Desde que empezaron su construcción, en noviembre del 2004, hasta ponerlos en marcha, a mediados del 2013, diez proyectos eléctricos (nueve de los cuales son hidroeléctricos) requerirán una inversión mayor a $ 3.108 millones, según datos del Ministerio de Electricidad y Energías Renovables.
Las obras en proceso de ejecución, construcción o finalización son: Coca Codo Sinclair, Sopladora, Baba, Chorrillos, Curaray, Mazar, Ocaña, Toachi-Pilatón, Mira y una microrred híbrida de generación eléctrica fotovoltaica.
Solo la primera central, que demorará 60 meses en edificarse y cuya primera piedra se puso en abril pasado, demandará una inversión de $ 1.590 millones. La segunda suma más fuerte corresponde a Toachi-Pilatón con $ 470,60 millones y la tercera a Mazar con $ 461 millones.
Las restantes siete centrales requerirán de $ 586,40 millones: $ 322 millones Sopladora, $ 198 Baba, $ 60 millones Ocaña, $ 4,44 millones Chorrillos, $ 2,5 millones Mira, $ 265.580 la microrred híbrida de generación eléctrica fotovoltaica –turbinas flotantes– y $ 20.000 Curaray.
El monto total no incluye los valores que hasta el momento el Ministerio de Electricidad, en convenio con universidades o el Banco Mundial, ha gastado para realizar estudios de prefactibilidad o factibilidad en minicentrales.
En mayo de este año, por ejemplo, terminaron los estudios de prefactibilidad de trece minicentrales hidroeléctricas que se hicieron debido a convenios con universidades.

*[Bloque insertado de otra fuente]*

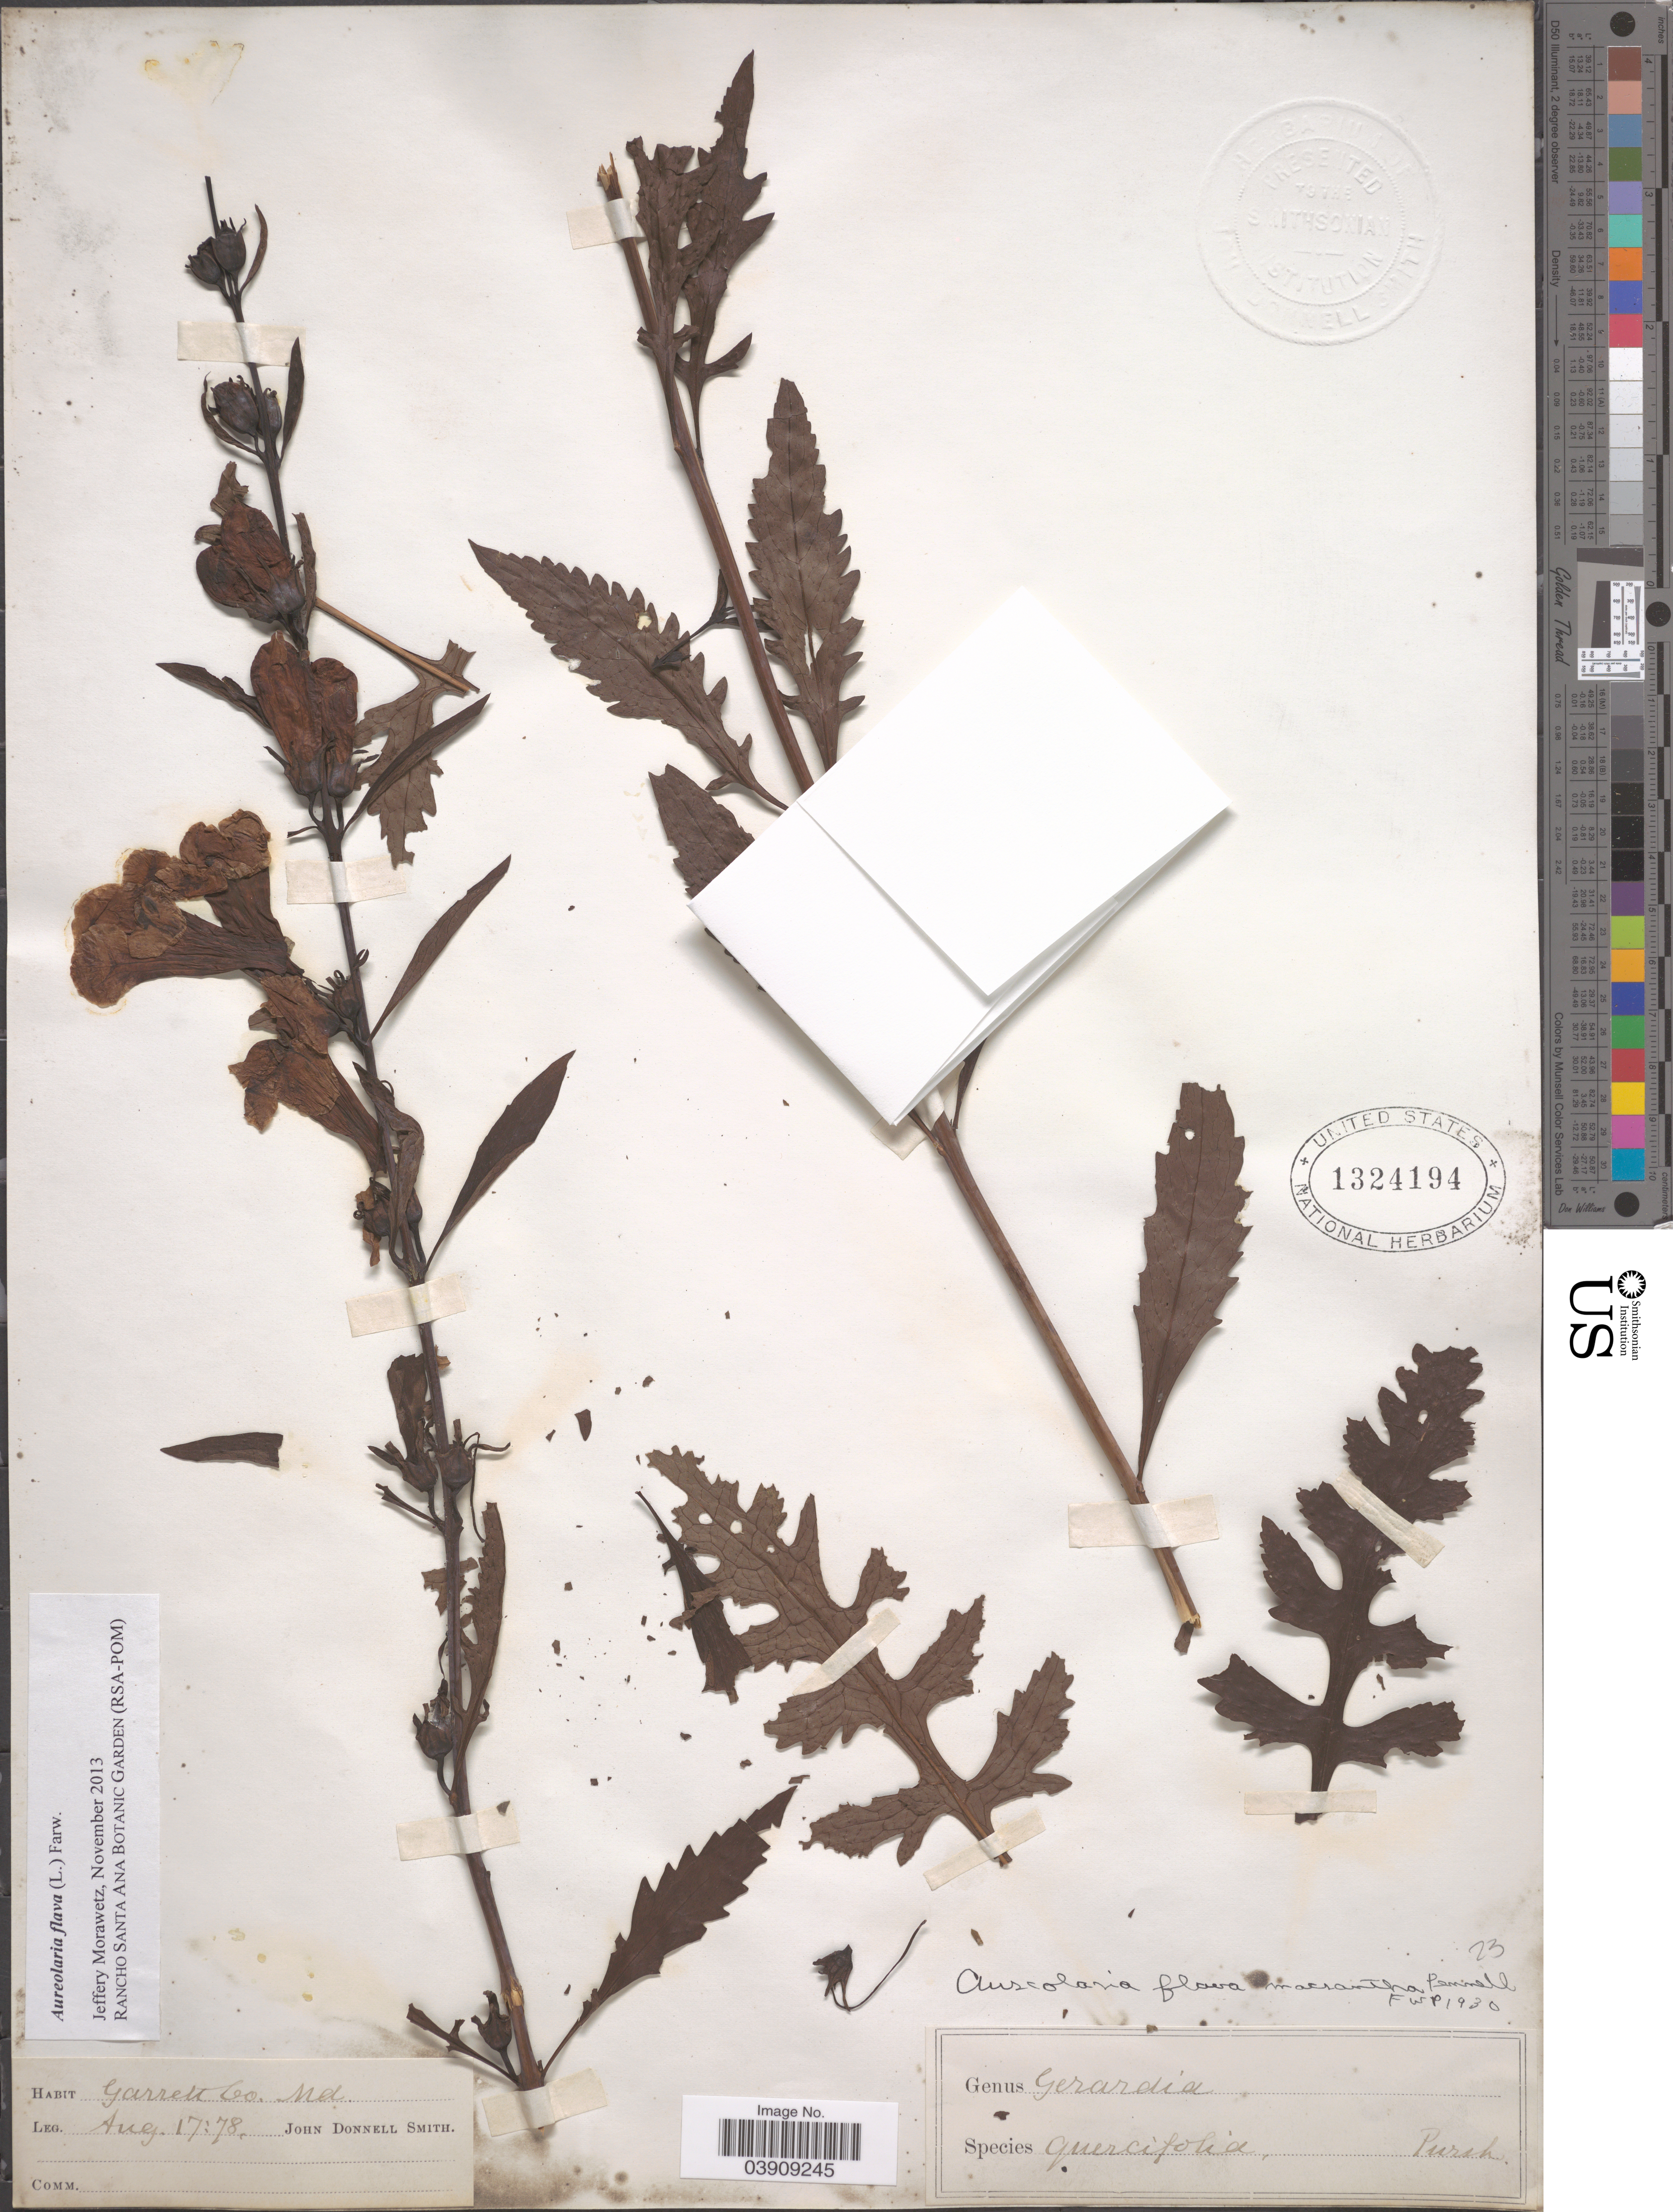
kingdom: Plantae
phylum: Tracheophyta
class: Magnoliopsida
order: Lamiales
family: Orobanchaceae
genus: Aureolaria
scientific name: Aureolaria flava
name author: (L.) Farw.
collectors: J. Donnell Smith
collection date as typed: Transcribed d/m/y: 17/8/78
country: United States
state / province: Maryland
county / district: Garrett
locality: Garrett Co.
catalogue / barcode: US 1324194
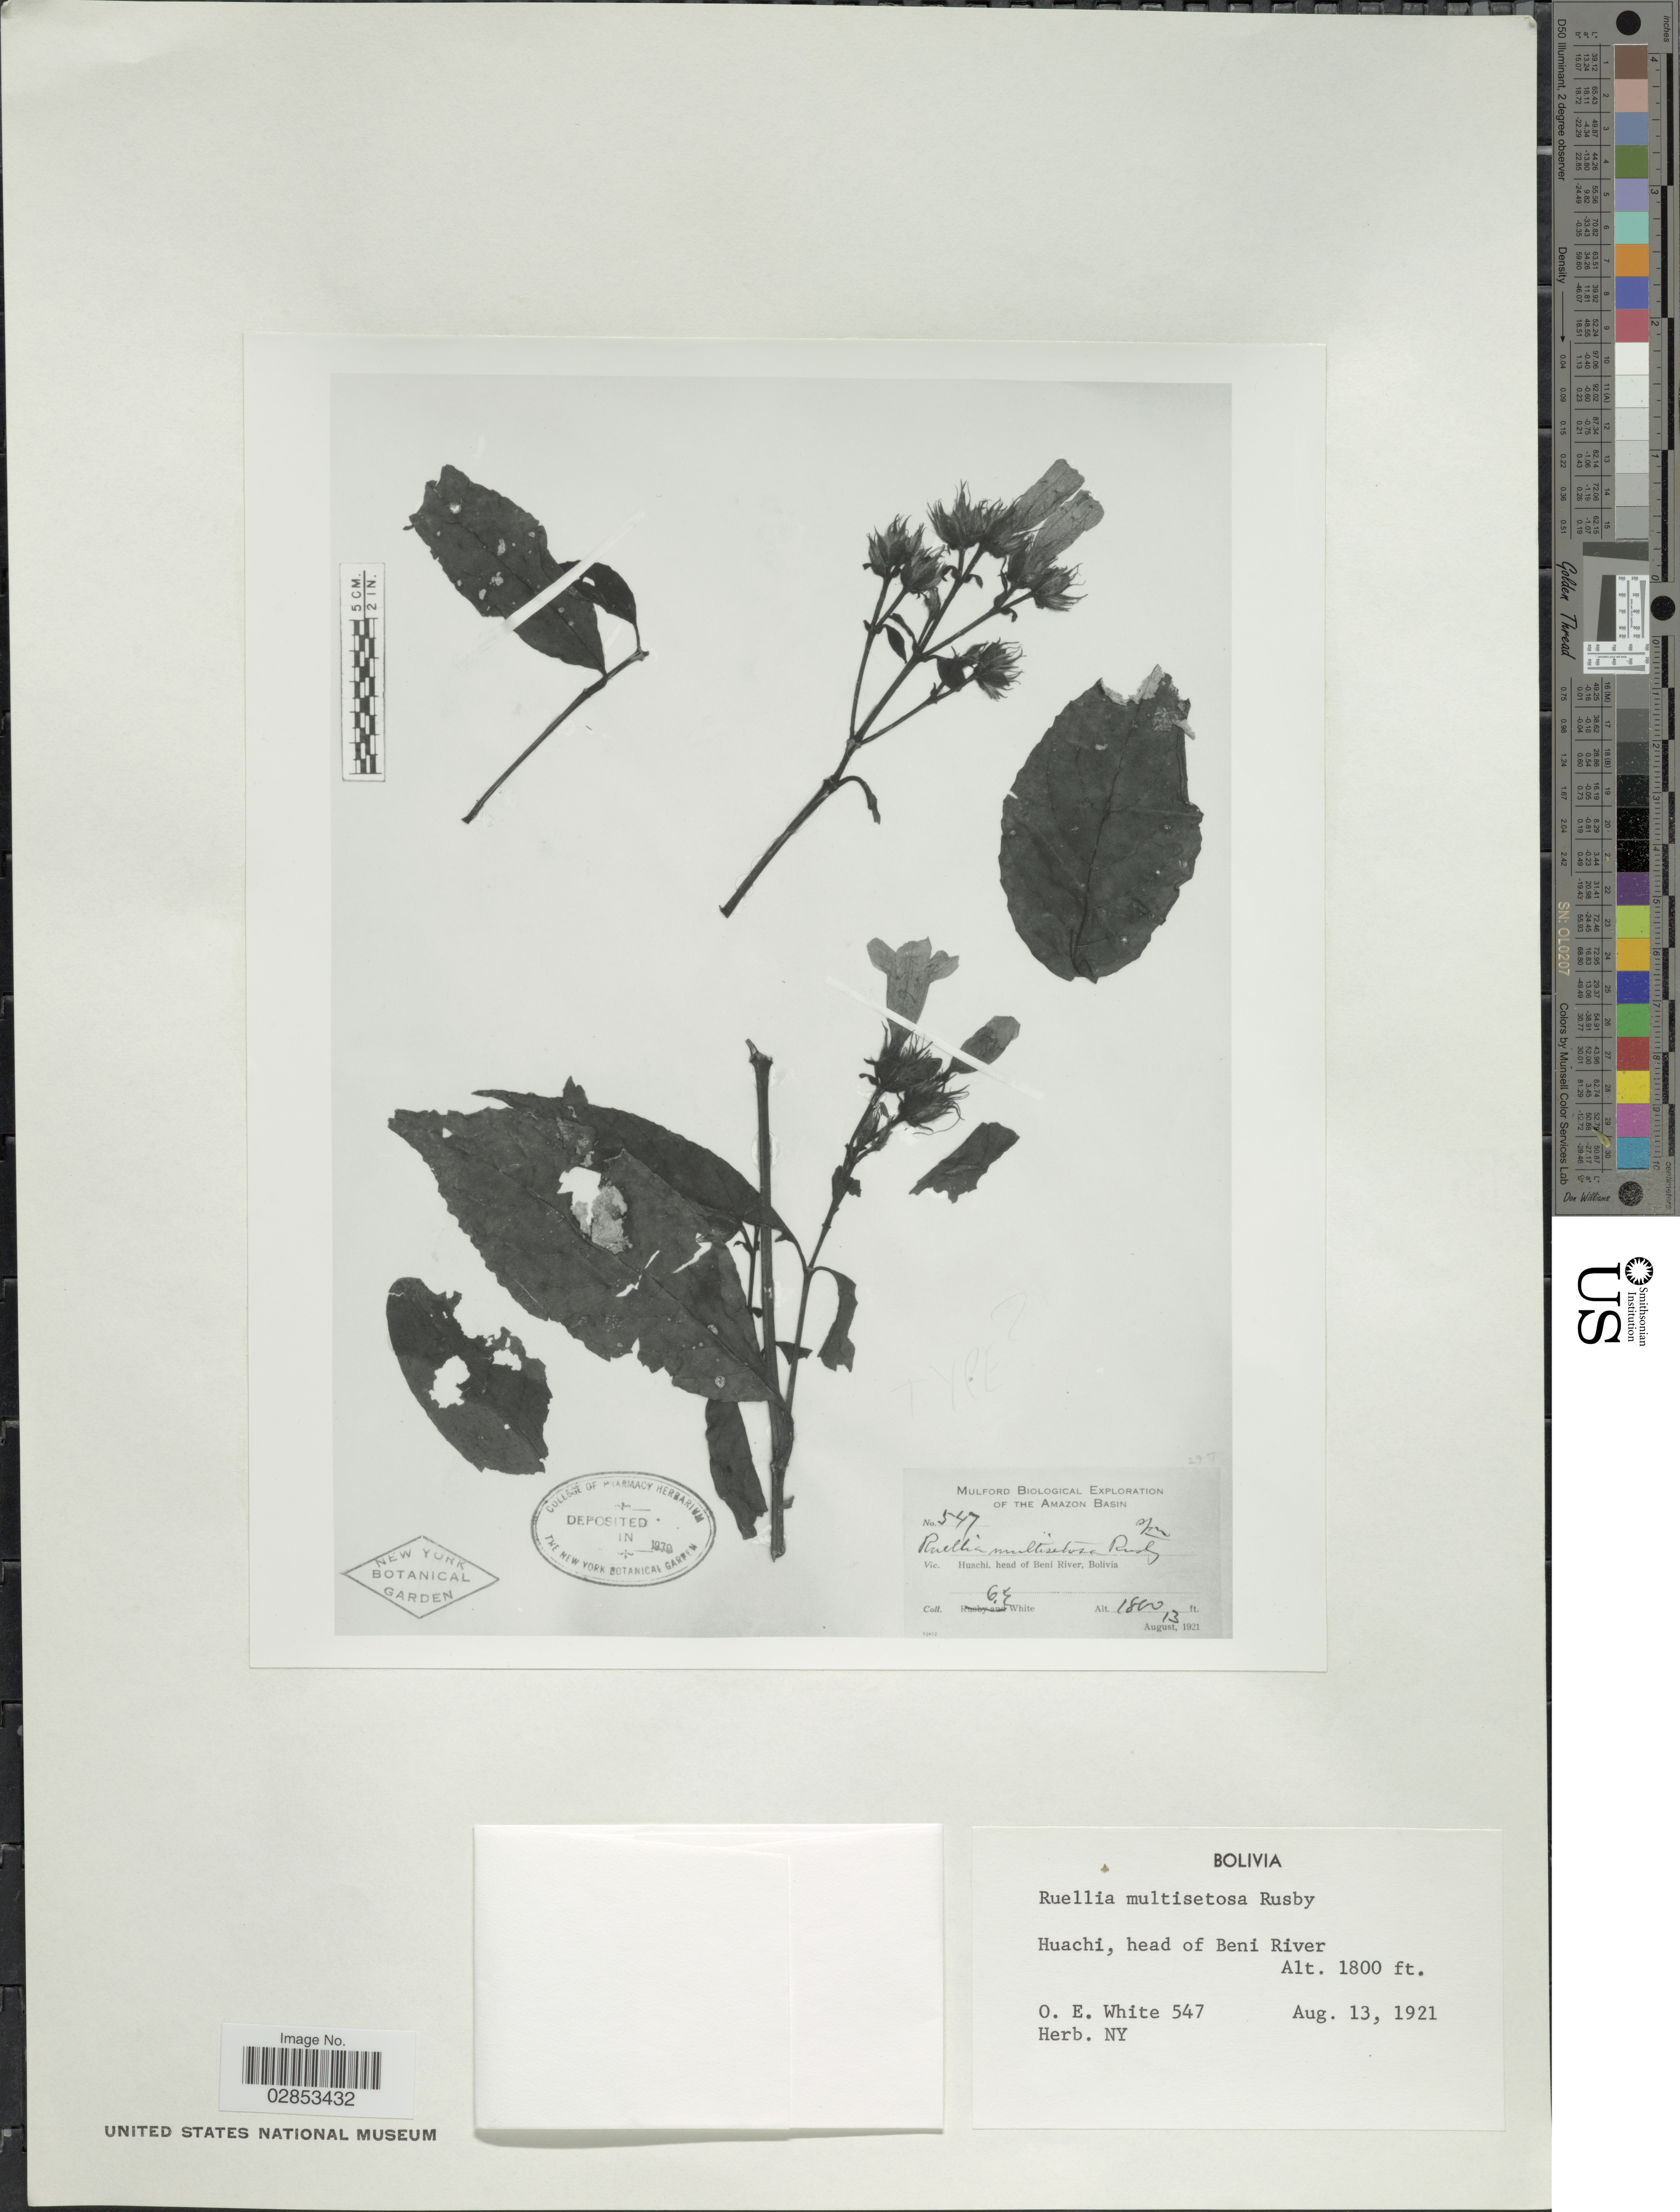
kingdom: Plantae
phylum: Tracheophyta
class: Magnoliopsida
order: Lamiales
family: Acanthaceae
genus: Suessenguthia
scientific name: Suessenguthia multisetosa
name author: (Rusby) Wassh. & J.R.I. Wood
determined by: Azevedo, Igor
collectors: O. E. White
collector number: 547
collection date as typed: August 13, 1921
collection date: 1921-08-13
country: Bolivia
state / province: Beni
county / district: Iténez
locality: Huachi, head of Beni River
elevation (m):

El trabajo se financió con dinero fiscal, en $ 543.138.
De igual manera, en ese mismo mes se instalaron 619 sistemas solares fotovoltaicos a un costo de $ 1,8 millones que financió el Banco Mundial. El beneficio fue para poblaciones de difícil acceso en Napo.
Y otros 604 sistemas residenciales en Esmeraldas se terminaron, asimismo, en febrero de este año a una inversión de $ 1,4 millones, también con recursos del Banco Mundial.
El impulso de esos proyectos, manifestó Alecksey Mosquera, ministro de Electricidad, permitirá aumentar la dependencia de energía hidroeléctrica del 43% actual al 80% en el 2020.
Además de reducir la participación del petróleo en la oferta eléctrica en 10 puntos: del 92% actual al 82% en doce años.
Y pese a los retrasos en el cronograma de ejecución que tendrán Toachi-Pilatón y Ocaña, las expectativas de generación futura y el actual abastecimiento eléctrico no están en riesgo, según Gabriel Argüello, director ejecutivo del Centro Nacional de Control de Energía (Cenace).
Eso, debido a que en este año ha existido una excelente hidrología (lluvias permanentes) en la zona austral, donde está la central más grande del país: Paute. Y para el próximo (a fines del 2009) se espera el ingreso de la central Mazar con 170 MW, lo que permitirá incrementar la energía de Paute y la futura central Sopladora, en más del 12%.